In fiamme l'ecosistema
E non è solo la vegetazione a essere andata in fumo. «Quando succedono cose come quelle di questi giorni non bruciano solo gli alberi, brucia un intero ecosistema. L’Agenda 2030 dell’Onu dice che se il pianeta sopravvive, sopravvive anche la razza umana: invece noi stiamo uccidendo il pianeta».
E qui il discorso si intreccia inevitabilmente a quello dei cambiamenti climatici. Fino a un certo punto, però, avverte Osso. «Bisogna distinguere tra cause predisponenti e cause determinanti. Tra le prime ci sono sicuramente il caldo e la siccità frutto dei cambiamenti climatici. La causa determinante però è la mano dell’uomo».
La domanda è: a chi giova? «Non riusciamo a vedere altro in tutto ciò se non un’intimidazione allo Stato», dice il geologo. «Si sta attentando a un bene naturale che vale quanto un bene culturale se non di più».
Pene più severe
Cosa fare, dunque?

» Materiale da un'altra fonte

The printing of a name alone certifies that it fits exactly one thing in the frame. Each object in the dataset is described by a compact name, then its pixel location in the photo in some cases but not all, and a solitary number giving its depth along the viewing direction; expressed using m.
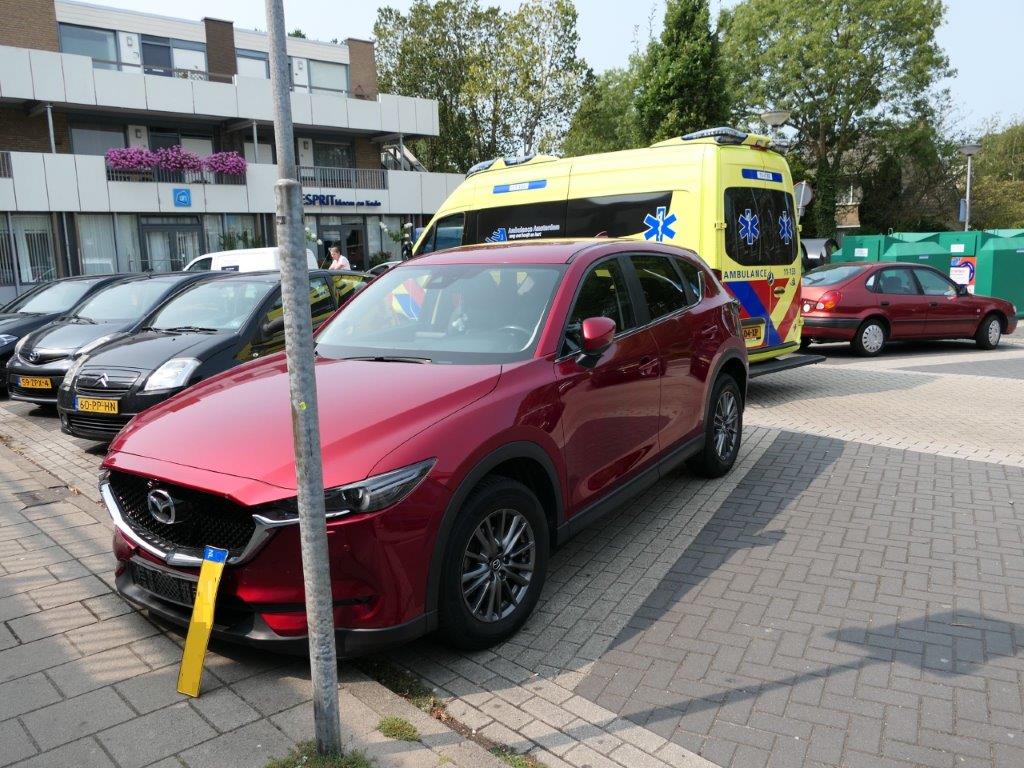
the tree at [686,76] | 24.75
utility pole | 2.32
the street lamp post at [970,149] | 24.53
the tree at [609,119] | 39.71
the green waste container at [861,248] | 21.02
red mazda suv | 2.97
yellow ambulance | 8.19
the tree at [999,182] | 42.25
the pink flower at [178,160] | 26.00
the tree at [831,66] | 36.28
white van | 13.59
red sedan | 12.71
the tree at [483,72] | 34.75
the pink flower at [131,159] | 25.00
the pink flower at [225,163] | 27.06
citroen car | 6.59
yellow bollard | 2.97
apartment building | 24.20
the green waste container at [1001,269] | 18.02
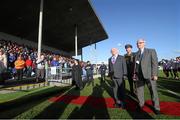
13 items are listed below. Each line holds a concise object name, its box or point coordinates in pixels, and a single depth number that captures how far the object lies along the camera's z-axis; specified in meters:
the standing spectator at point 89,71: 9.32
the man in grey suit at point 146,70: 3.18
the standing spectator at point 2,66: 5.36
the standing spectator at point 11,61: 7.30
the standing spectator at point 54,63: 8.84
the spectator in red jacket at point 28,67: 7.90
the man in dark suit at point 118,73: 3.58
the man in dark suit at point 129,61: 4.39
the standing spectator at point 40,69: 7.46
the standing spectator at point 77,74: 6.74
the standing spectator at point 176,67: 10.62
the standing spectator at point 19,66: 7.01
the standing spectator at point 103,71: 9.89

Lavorare sulla prevenzione, sicuramente. «Servono di certo più risorse umane ed economiche per prevenzione e controlli. E poi un inasprimento delle pene».

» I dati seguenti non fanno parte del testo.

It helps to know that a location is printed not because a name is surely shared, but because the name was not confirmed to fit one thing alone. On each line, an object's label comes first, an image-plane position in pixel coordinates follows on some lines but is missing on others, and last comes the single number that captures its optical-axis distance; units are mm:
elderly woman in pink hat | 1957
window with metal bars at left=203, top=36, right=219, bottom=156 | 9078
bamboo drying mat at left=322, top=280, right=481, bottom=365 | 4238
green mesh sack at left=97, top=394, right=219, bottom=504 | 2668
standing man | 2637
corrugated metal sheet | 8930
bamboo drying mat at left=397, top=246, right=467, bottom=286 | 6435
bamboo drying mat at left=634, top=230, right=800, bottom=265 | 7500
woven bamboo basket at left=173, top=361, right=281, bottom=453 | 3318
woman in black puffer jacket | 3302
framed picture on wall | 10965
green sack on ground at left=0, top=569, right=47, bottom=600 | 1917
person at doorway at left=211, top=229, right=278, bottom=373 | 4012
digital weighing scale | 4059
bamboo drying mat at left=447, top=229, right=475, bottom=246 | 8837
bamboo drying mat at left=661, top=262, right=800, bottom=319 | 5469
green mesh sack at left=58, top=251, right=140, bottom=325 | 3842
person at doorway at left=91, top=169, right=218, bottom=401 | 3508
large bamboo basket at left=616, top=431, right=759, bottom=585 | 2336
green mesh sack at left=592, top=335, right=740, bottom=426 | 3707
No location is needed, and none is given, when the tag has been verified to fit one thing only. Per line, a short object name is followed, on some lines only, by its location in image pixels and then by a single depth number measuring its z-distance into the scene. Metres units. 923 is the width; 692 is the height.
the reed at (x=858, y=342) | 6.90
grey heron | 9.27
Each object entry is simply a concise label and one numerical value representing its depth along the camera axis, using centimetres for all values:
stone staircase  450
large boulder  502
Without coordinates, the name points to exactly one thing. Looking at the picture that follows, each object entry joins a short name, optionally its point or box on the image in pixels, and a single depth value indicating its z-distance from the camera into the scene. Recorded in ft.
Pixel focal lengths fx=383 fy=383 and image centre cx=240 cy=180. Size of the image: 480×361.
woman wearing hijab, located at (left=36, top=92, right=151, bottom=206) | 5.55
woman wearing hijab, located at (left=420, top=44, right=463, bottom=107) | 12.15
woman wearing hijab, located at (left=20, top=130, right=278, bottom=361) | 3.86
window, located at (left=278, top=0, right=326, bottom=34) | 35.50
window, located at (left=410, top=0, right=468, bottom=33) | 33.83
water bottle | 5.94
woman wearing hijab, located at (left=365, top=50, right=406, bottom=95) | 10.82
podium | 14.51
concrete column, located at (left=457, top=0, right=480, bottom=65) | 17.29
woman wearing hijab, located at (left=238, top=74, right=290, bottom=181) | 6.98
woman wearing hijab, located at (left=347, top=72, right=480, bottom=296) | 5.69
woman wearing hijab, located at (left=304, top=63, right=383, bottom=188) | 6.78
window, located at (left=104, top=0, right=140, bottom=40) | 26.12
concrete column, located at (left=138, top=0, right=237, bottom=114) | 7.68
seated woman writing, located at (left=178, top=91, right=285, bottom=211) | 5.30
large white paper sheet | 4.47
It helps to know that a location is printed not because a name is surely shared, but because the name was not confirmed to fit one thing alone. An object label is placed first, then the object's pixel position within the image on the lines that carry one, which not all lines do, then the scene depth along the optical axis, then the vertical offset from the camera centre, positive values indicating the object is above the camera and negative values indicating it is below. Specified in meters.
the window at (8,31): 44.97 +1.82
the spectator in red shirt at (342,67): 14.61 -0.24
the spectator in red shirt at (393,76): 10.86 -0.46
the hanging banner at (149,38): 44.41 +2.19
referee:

Osso cita anche il “modello Aspromonte”, messo in piedi da Tonino Perna ai tempi in cui fu presidente del Parco. «Non sappiamo perché sia stato abbandonato, il dato di fatto è che quel modello ha funzionato».
E poi esistono interventi che, in caso di incendi, possono limitare i danni. Come le piste tagliafuoco: strisce realizzate all’interno del bosco in modo da dividerlo in lotti e rendere più difficile la propagazione delle fiamme da una sezione all’altra. Ma si tratta comunque di interventi che non risolvono il problema. E il problema, rimarca Osso, è l’uomo che non comprende la portata delle sue azioni. «Quando è in atto un disegno criminoso anche la prevenzione serve a poco: prima o poi l’assassino troverà la sua vittima. Siamo arrivati a minacciare le faggete vetuste, patrimonio dell’umanità. In Calabria abbiamo tante ricchezze da salvaguardare, ma se continuiamo così perderemo tutto in maniera irreversibile».